For example, an English test is divided into vocabulary, spelling, punctuation and grammar. The internal consistency reliability test provides a measure that each of these particular aptitudes is measured correctly and reliably.
One way of testing this is by using a test-retest method, where the same test is administered some after the initial test and the results compared.
However, this creates some problems and so many researchers prefer to measure internal consistency by including two versions of the same instrument within the same test. Our example of the English test might include two very similar questions about comma use, two about spelling and so on.

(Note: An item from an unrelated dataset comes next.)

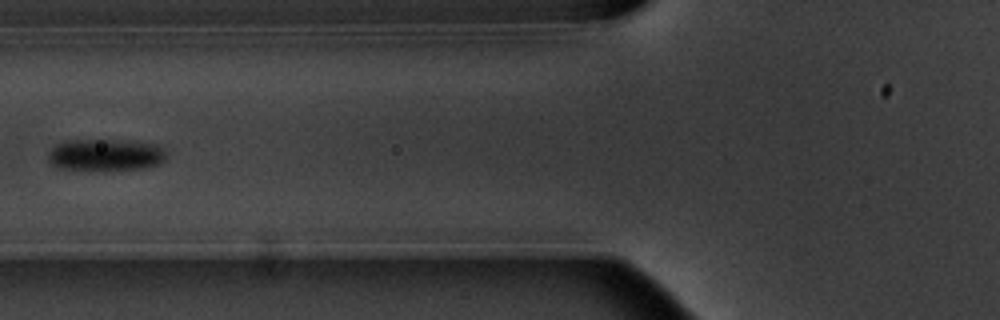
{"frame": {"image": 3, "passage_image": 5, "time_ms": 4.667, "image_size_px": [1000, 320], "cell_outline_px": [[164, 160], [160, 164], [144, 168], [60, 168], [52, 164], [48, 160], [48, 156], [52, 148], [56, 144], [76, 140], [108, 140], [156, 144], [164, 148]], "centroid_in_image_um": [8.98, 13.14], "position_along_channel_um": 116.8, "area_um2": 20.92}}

The basic principle is that the student should give the same answer to both - if they do not know how to use commas, they will get both questions wrong. A few nifty statistical manipulations will give the internal consistency reliability and allow the researcher to evaluate the reliability of the test.
They all check that the results and constructs measured by a test are correct, and the exact type used is dictated by subject, size of the data set and resources.
The split halves test for internal consistency reliability is the easiest type, and involves dividing a test into two halves.
For example, a questionnaire to measure extroversion could be divided into odd and even questions. The results from both halves are statistically analysed, and if there is weak correlation between the two, then there is a reliability problem with the test.
The split halves test gives a measurement of in between zero and one, with one meaning a perfect correlation.
The division of the question into two sets must be random. Split halves testing was a popular way to measure reliability, because of its simplicity and speed.
However, in an age where computers can take over the laborious number crunching, scientists tend to use much more powerful tests.
The Kuder-Richardson test for internal consistency reliability is a more advanced, and slightly more complex, version of the split halves test.
In this version, the test works out the average correlation for all the possible split half combinations in a test. The Kuder-Richardson test also generates a correlation of between zero and one, with a more accurate result than the split halves test. The weakness of this approach, as with split-halves, is that the answer for each question must be a simple right or wrong answer, zero or one.
For multi-scale responses, sophisticated techniques are needed to measure internal consistency reliability.
Cronbach's Alpha Test
The Cronbach's Alpha test not only averages the correlation between every possible combination of split halves, but it allows multi-level responses.
For example, a series of questions might ask the subjects to rate their response between one and five. Cronbach's Alpha gives a score of between zero and one, with 0.7 generally accepted as a sign of acceptable reliability.
The test also takes into account both the size of the sample and the number of potential responses. A 40-question test with possible ratings of 1 - 5 is seen as having more accuracy than a ten-question test with three possible levels of response.
Of course, even with Cronbach's clever methodology, which makes calculation much simpler than crunching through every possible permutation, this is still a test best left to computers and statistics spreadsheet programmes.
Internal consistency reliability is a measure of how well a test addresses different constructs and delivers reliable scores. The test-retest method involves administering the same test, after a period of time, and comparing the results.
By contrast, measuring the internal consistency reliability involves measuring two different versions of the same item within the same test.